DNA methylation inhibitors that are currently on the market are based on old technology (i.e. 1987) with design limitations that could not be circumvented.

Our work. We are developing mechanism-based warhead inhibitors of mammalian/human DNA methyltransferases with IC50 values below 50 nM. Our inhibitors are based on the newest technologies that are the result of extensive experimental work in the last 15 years. All our inhibitors have been optimized and pretested using computational simulations and experimental results. Our inhibitors are expected to have much lower toxicity due to the specific mechanism of action that has been engineered to the atomic details. Lower toxicity means more applications and bigger markets.

In short term, we want to deliver our inhibitors of DNA methylation to research and clinical laboratories. Research laboratories can use the inhibitors for the analysis of the functional properties of the human genome. Studies of the functional organization of the human genome are the best-funded studies in the last 15 years. Clinical laboratories can use the inhibitors for developing processes of tissue engineering and tissue regeneration. Our inhibitors can reach the fine chemical markets very quickly since such markets do not require long testing processes like the development of novel drug candidates. The inhibitors that show success in the fine chemical markets can be further developed into novel drug candidates.

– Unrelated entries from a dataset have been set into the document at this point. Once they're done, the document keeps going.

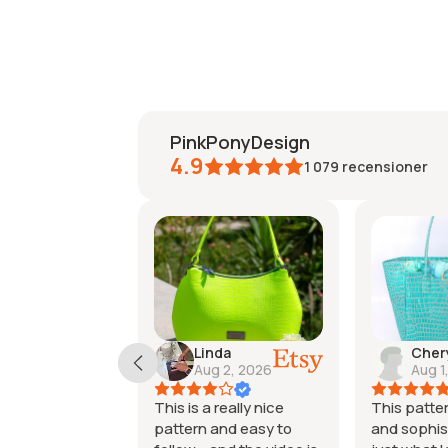
PinkPonyDesign
4.9
1 079
recensioner
inda
Cheryl
Kim
ug 2, 2026
Aug 1, 2026
Jul 
a really nice
This pattern is elegant
What a be
 and easy to
and sophisticated and
was a littl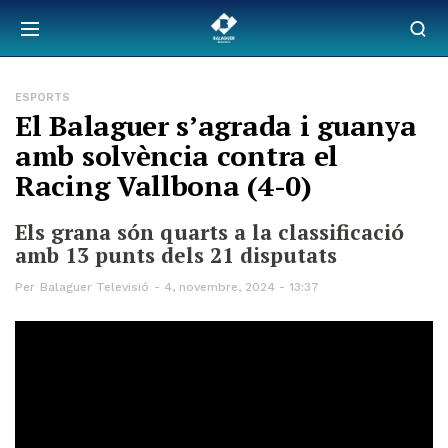
ESPORTS
El Balaguer s’agrada i guanya
amb solvència contra el
Racing Vallbona (4-0)
Els grana són quarts a la classificació
amb 13 punts dels 21 disputats
Per
Balaguer Televisió
4, novembre, 2024 - 13:37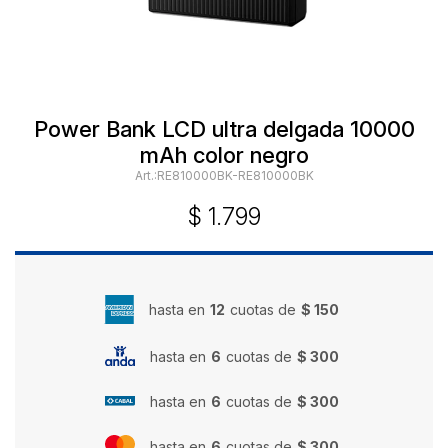
Power Bank LCD ultra delgada 10000
mAh color negro
RE810000BK-RE810000BK
$
1.799
hasta en
12
cuotas de
$ 150
hasta en
6
cuotas de
$ 300
hasta en
6
cuotas de
$ 300
hasta en
6
cuotas de
$ 300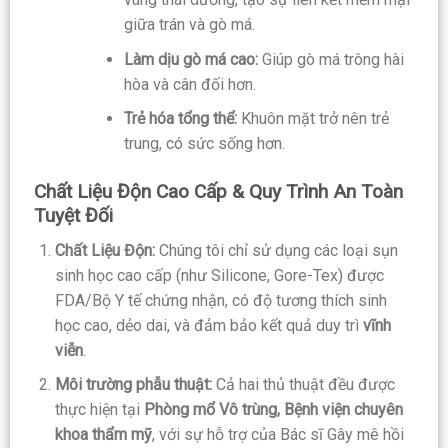
giữa trán và gò má.
Làm dịu gò má cao:
Giúp gò má trông hài
hòa và cân đối hơn.
Trẻ hóa tổng thể:
Khuôn mặt trở nên trẻ
trung, có sức sống hơn.
Chất Liệu Độn Cao Cấp & Quy Trình An Toàn
Tuyệt Đối
Chất Liệu Độn:
Chúng tôi chỉ sử dụng các loại sụn
sinh học cao cấp (như Silicone, Gore-Tex) được
FDA/Bộ Y tế chứng nhận, có độ tương thích sinh
học cao, dẻo dai, và đảm bảo kết quả duy trì
vĩnh
viễn
.
Môi trường phẫu thuật:
Cả hai thủ thuật đều được
thực hiện tại
Phòng mổ Vô trùng, Bệnh viện chuyên
khoa thẩm mỹ
, với sự hỗ trợ của Bác sĩ Gây mê hồi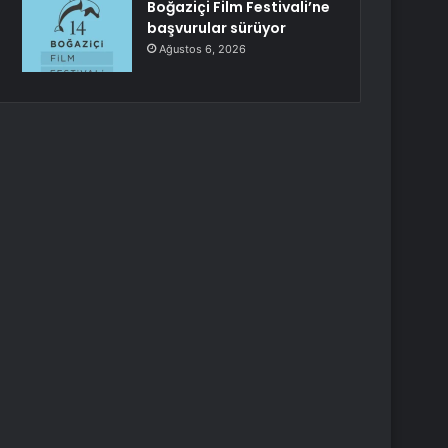
Boğaziçi Film Festivali’ne
başvurular sürüyor
Ağustos 6, 2026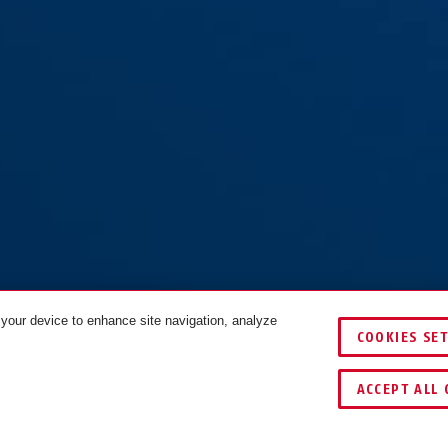
 your device to enhance site navigation, analyze
COOKIES SE
COMPARER
ACCEPT ALL 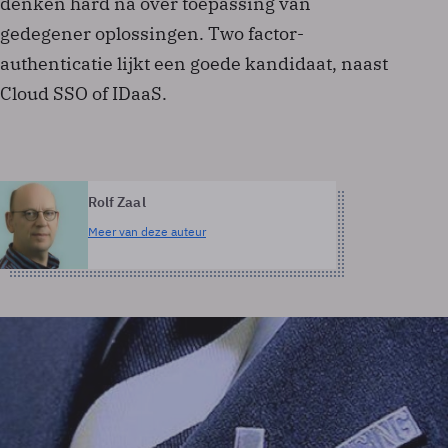
denken hard na over toepassing van
gedegener oplossingen. Two factor-
authenticatie lijkt een goede kandidaat, naast
Cloud SSO of IDaaS.
Rolf Zaal
Meer van deze auteur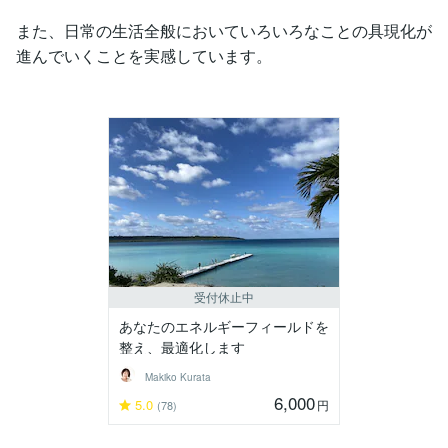
また、日常の生活全般においていろいろなことの具現化が
進んでいくことを実感しています。
受付休止中
あなたのエネルギーフィールドを
整え、最適化します
Makiko Kurata
6,000
5.0
円
(78)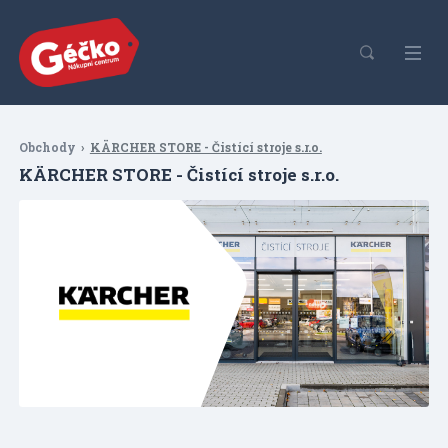
Obchody
KÄRCHER STORE - Čistící stroje s.r.o.
KÄRCHER STORE - Čistící stroje s.r.o.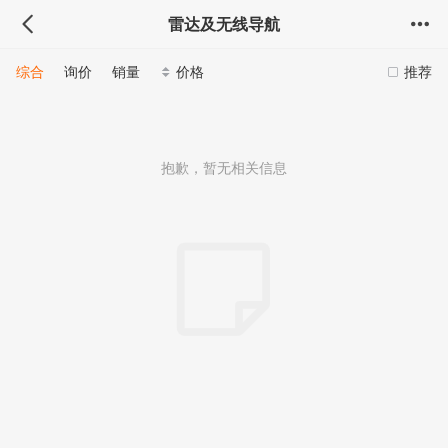
雷达及无线导航
综合
询价
销量
价格
推荐
抱歉，暂无相关信息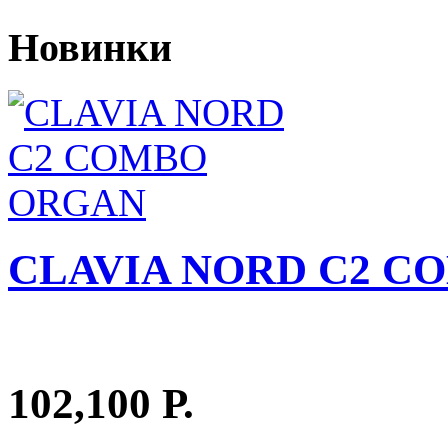
Новинки
CLAVIA NORD C2 C
102,100 Р.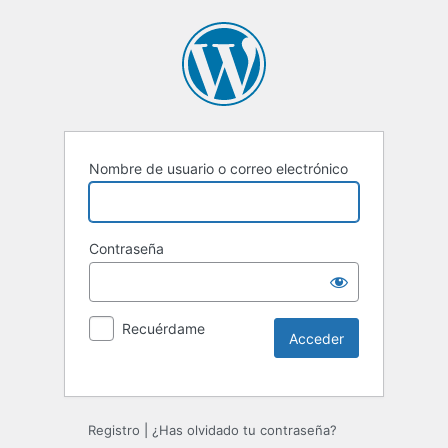
Nombre de usuario o correo electrónico
Contraseña
Recuérdame
Registro
|
¿Has olvidado tu contraseña?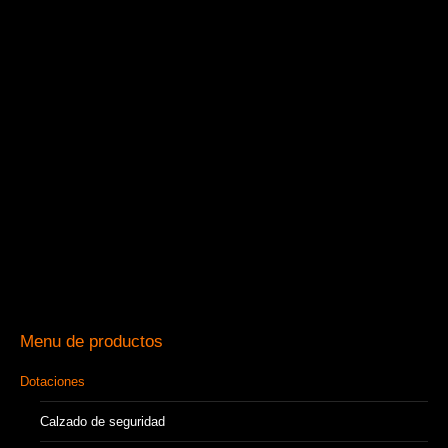
Menu de productos
Dotaciones
Calzado de seguridad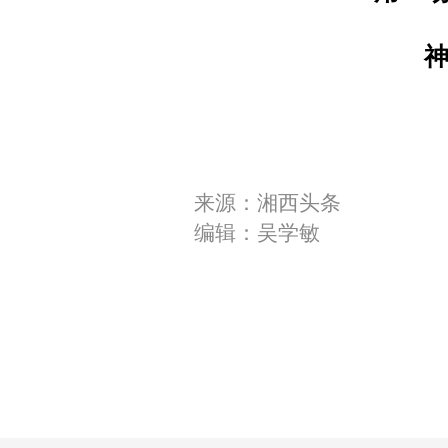
来源：湘西头条
编辑：吴学敏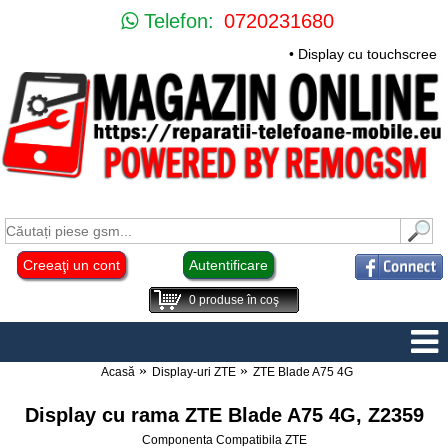
Telefon:
0720231680
• Display cu touchscreen
Creeaţi un cont
Autentificare
0
produse în coş
Acasă
Display-uri ZTE
ZTE Blade A75 4G
Display cu rama ZTE Blade A75 4G, Z2359
Componenta Compatibila ZTE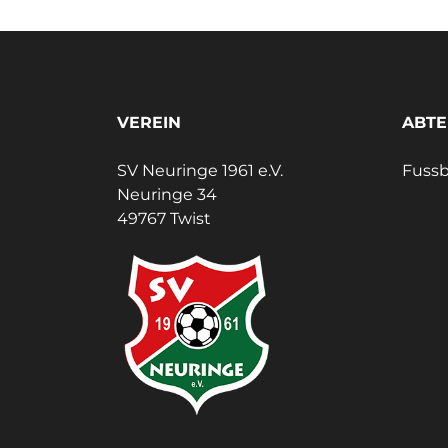
VEREIN
ABTE
SV Neuringe 1961 e.V.
Fussb
Neuringe 34
49767 Twist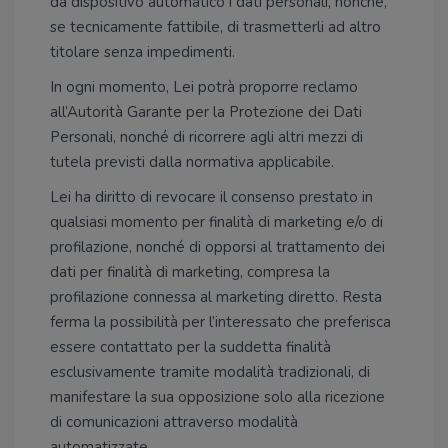
da dispositivo automatico i dati personali, nonché,
se tecnicamente fattibile, di trasmetterli ad altro
titolare senza impedimenti.
In ogni momento, Lei potrà proporre reclamo
all’Autorità Garante per la Protezione dei Dati
Personali, nonché di ricorrere agli altri mezzi di
tutela previsti dalla normativa applicabile.
Lei ha diritto di revocare il consenso prestato in
qualsiasi momento per finalità di marketing e/o di
profilazione, nonché di opporsi al trattamento dei
dati per finalità di marketing, compresa la
profilazione connessa al marketing diretto. Resta
ferma la possibilità per l’interessato che preferisca
essere contattato per la suddetta finalità
esclusivamente tramite modalità tradizionali, di
manifestare la sua opposizione solo alla ricezione
di comunicazioni attraverso modalità
automatizzate.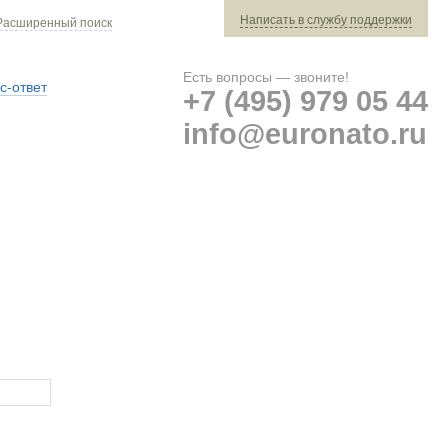
Написать в службу поддержки
Расширенный поиск
Есть вопросы — звоните!
с-ответ
+7 (495) 979 05 44
info@euronato.ru
Ваш заказ: 0 ед. техники »
Оплата и доставка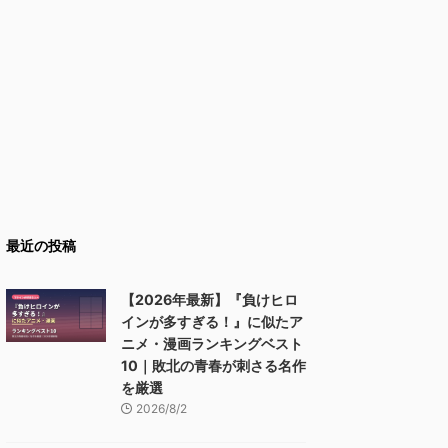
最近の投稿
【2026年最新】『負けヒロ
インが多すぎる！』に似たア
ニメ・漫画ランキングベスト
10｜敗北の青春が刺さる名作
を厳選
2026/8/2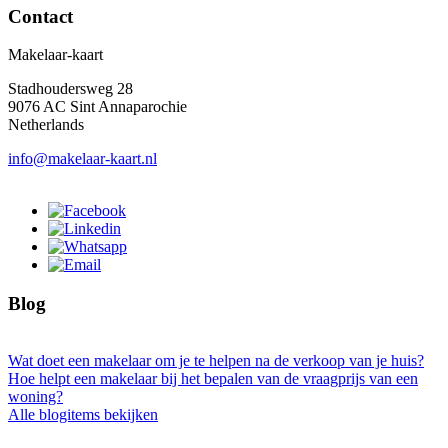
Contact
Makelaar-kaart
Stadhoudersweg 28
9076 AC Sint Annaparochie
Netherlands
info@makelaar-kaart.nl
Blog
Wat doet een makelaar om je te helpen na de verkoop van je huis?
Hoe helpt een makelaar bij het bepalen van de vraagprijs van een
woning?
Alle blogitems bekijken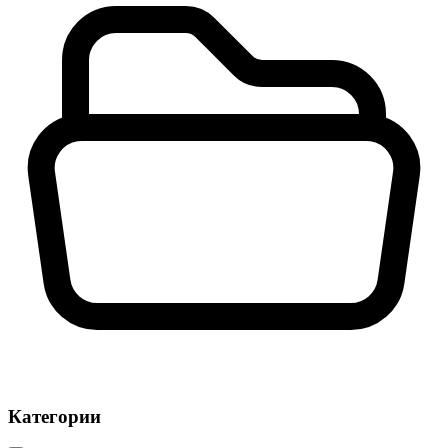
Категории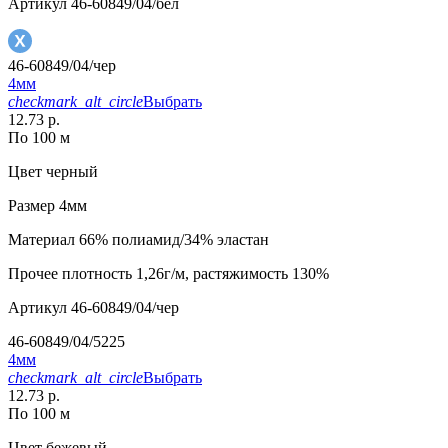
Артикул
46-60849/04/бел
46-60849/04/чер
4мм
checkmark_alt_circle
Выбрать
12.73 р.
По 100 м
Цвет
черный
Размер
4мм
Материал
66% полиамид/34% эластан
Прочее
плотность 1,26г/м, растяжимость 130%
Артикул
46-60849/04/чер
46-60849/04/5225
4мм
checkmark_alt_circle
Выбрать
12.73 р.
По 100 м
Цвет
бежевый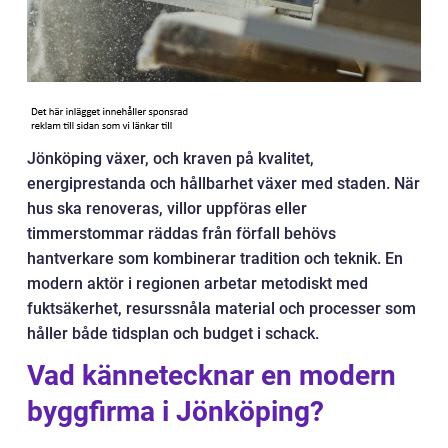
Jönköping växer, och kraven på kvalitet,
energiprestanda och hållbarhet växer med staden. När
hus ska renoveras, villor uppföras eller
timmerstommar räddas från förfall behövs
hantverkare som kombinerar tradition och teknik. En
modern aktör i regionen arbetar metodiskt med
fuktsäkerhet, resurssnåla material och processer som
håller både tidsplan och budget i schack.
Vad kännetecknar en modern
byggfirma i Jönköping?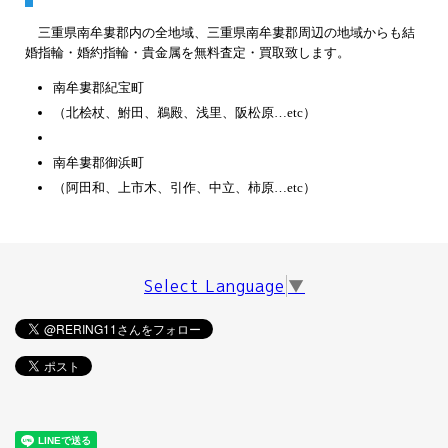
三重県南牟婁郡内の全地域、三重県南牟婁郡周辺の地域からも結
婚指輪・婚約指輪・貴金属を無料査定・買取致します。
南牟婁郡紀宝町
（北桧杖、鮒田、鵜殿、浅里、阪松原…etc）
南牟婁郡御浜町
（阿田和、上市木、引作、中立、柿原…etc）
Select Language
▼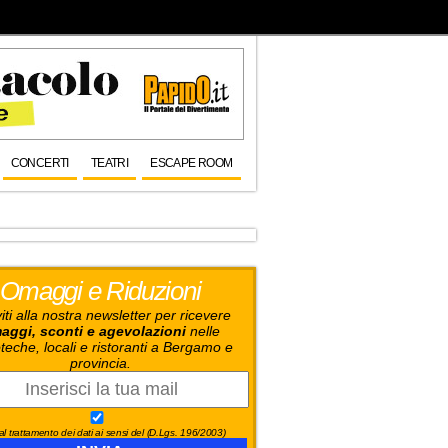
CONCERTI
TEATRI
ESCAPE ROOM
Omaggi e Riduzioni
viti alla nostra newsletter per ricevere
aggi, sconti e agevolazioni
nelle
teche, locali e ristoranti a Bergamo e
provincia.
l trattamento dei dati ai sensi del (D.Lgs. 196/2003)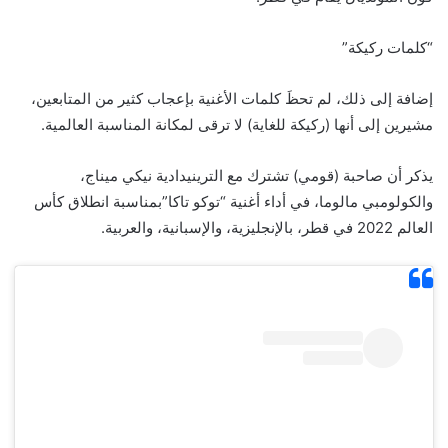
“كلمات ركيكة”
إضافة إلى ذلك، لم تحظَ كلمات الأغنية بإعجاب كثير من المتابعين،
مشيرين إلى أنها (ركيكة للغاية) لا ترقى لمكانة المناسبة العالمية.
يذكر أن صاحبة (قومي) تشترك مع الترينيدادية نيكي ميناج،
والكولومبي مالوما، في أداء أغنية “توكو تاكا”بمناسبة انطلاق كأس
العالم 2022 في قطر، بالإنجليزية، والإسبانية، والعربية.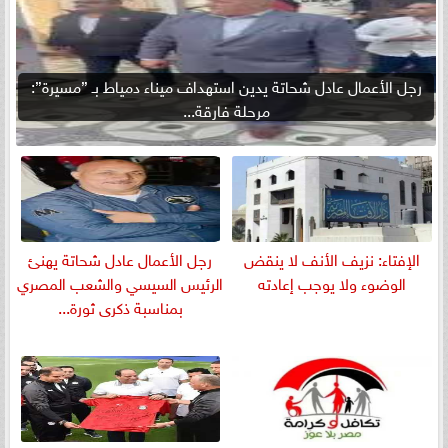
رجل الأعمال عادل شحاتة يدين استهداف ميناء دمياط بـ ”مسيرة”:
مرحلة فارقة...
الإفتاء: نزيف الأنف لا ينقض
رجل الأعمال عادل شحاتة يهنئ
الوضوء ولا يوجب إعادته
الرئيس السيسي والشعب المصري
بمناسبة ذكرى ثورة...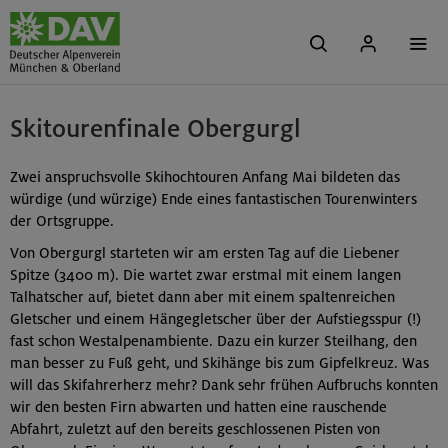
Skitourenfinale Obergurgl
Zwei anspruchsvolle Skihochtouren Anfang Mai bildeten das
würdige (und würzige) Ende eines fantastischen Tourenwinters
der Ortsgruppe.
Von Obergurgl starteten wir am ersten Tag auf die Liebener
Spitze (3400 m). Die wartet zwar erstmal mit einem langen
Talhatscher auf, bietet dann aber mit einem spaltenreichen
Gletscher und einem Hängegletscher über der Aufstiegsspur (!)
fast schon Westalpenambiente. Dazu ein kurzer Steilhang, den
man besser zu Fuß geht, und Skihänge bis zum Gipfelkreuz. Was
will das Skifahrerherz mehr? Dank sehr frühen Aufbruchs konnten
wir den besten Firn abwarten und hatten eine rauschende
Abfahrt, zuletzt auf den bereits geschlossenen Pisten von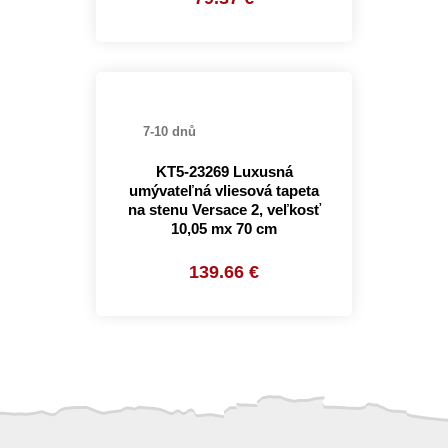
7-10 dnů
KT5-23269 Luxusná
umývateľná vliesová tapeta
na stenu Versace 2, veľkosť
10,05 mx 70 cm
139.66 €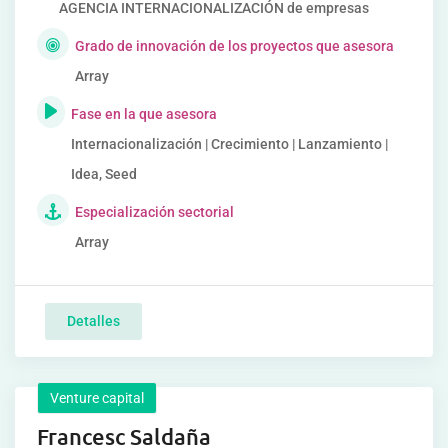
AGENCIA INTERNACIONALIZACIÓN de empresas
Grado de innovación de los proyectos que asesora
Array
Fase en la que asesora
Internacionalización | Crecimiento | Lanzamiento |
Idea, Seed
Especialización sectorial
Array
Detalles
Venture capital
Francesc Saldaña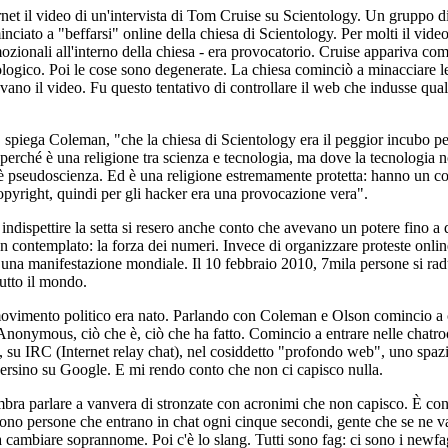
rnet il video di un'intervista di Tom Cruise su Scientology. Un gruppo d
ciato a "beffarsi" online della chiesa di Scientology. Per molti il video
ozionali all'interno della chiesa - era provocatorio. Cruise appariva co
ologico. Poi le cose sono degenerate. La chiesa cominciò a minacciare l
kavano il video. Fu questo tentativo di controllare il web che indusse qua
 spiega Coleman, "che la chiesa di Scientology era il peggior incubo pe
perché è una religione tra scienza e tecnologia, ma dove la tecnologia 
 è pseudoscienza. Ed è una religione estremamente protetta: hanno un co
copyright, quindi per gli hacker era una provocazione vera".
indispettire la setta si resero anche conto che avevano un potere fino a 
contemplato: la forza dei numeri. Invece di organizzare proteste onlin
una manifestazione mondiale. Il 10 febbraio 2010, 7mila persone si ra
tutto il mondo.
vimento politico era nato. Parlando con Coleman e Olson comincio a 
Anonymous, ciò che è, ciò che ha fatto. Comincio a entrare nelle chatr
u IRC (Internet relay chat), nel cosiddetto "profondo web", uno spazi
persino su Google. E mi rendo conto che non ci capisco nulla.
bra parlare a vanvera di stronzate con acronimi che non capisco. È co
sono persone che entrano in chat ogni cinque secondi, gente che se ne va
 cambiare soprannome. Poi c'è lo slang. Tutti sono fag: ci sono i newfa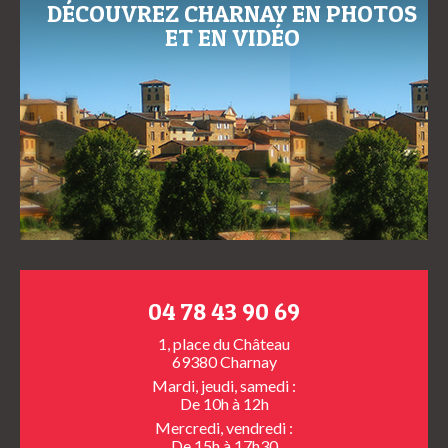
DÉCOUVREZ CHARNAY EN PHOTOS
ET EN VIDÉO
04 78 43 90 69
1, place du Château
69380 Charnay
Mardi, jeudi, samedi :
De 10h à 12h
Mercredi, vendredi :
De 15h à 17h30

The most successful inhibitors can be used for control of the functional organization of the mammalian genome in research laboratories, biomedical technology, and ultimately in clinics for the treatment of different diseases that depend on epigenetic processes. Some examples are tissue regeneration, oncogenesis, psychiatric and neurological disorders, viral infections, immunological disorders.

Hha1 protein with DNA and SAH ligand docked in the active site

Supramolecular organization of NAD(H)-binding enzymes

Description coming soon.

Our work. We have calculated that enzymes that bind NAD(H) can coalesce into a supramolecular complex that controls energy production in cells. Metabolites leaks within the supramolecular complex driven by an electric field indicating that the development of metabolic engineering technologies must involve molecular interactions.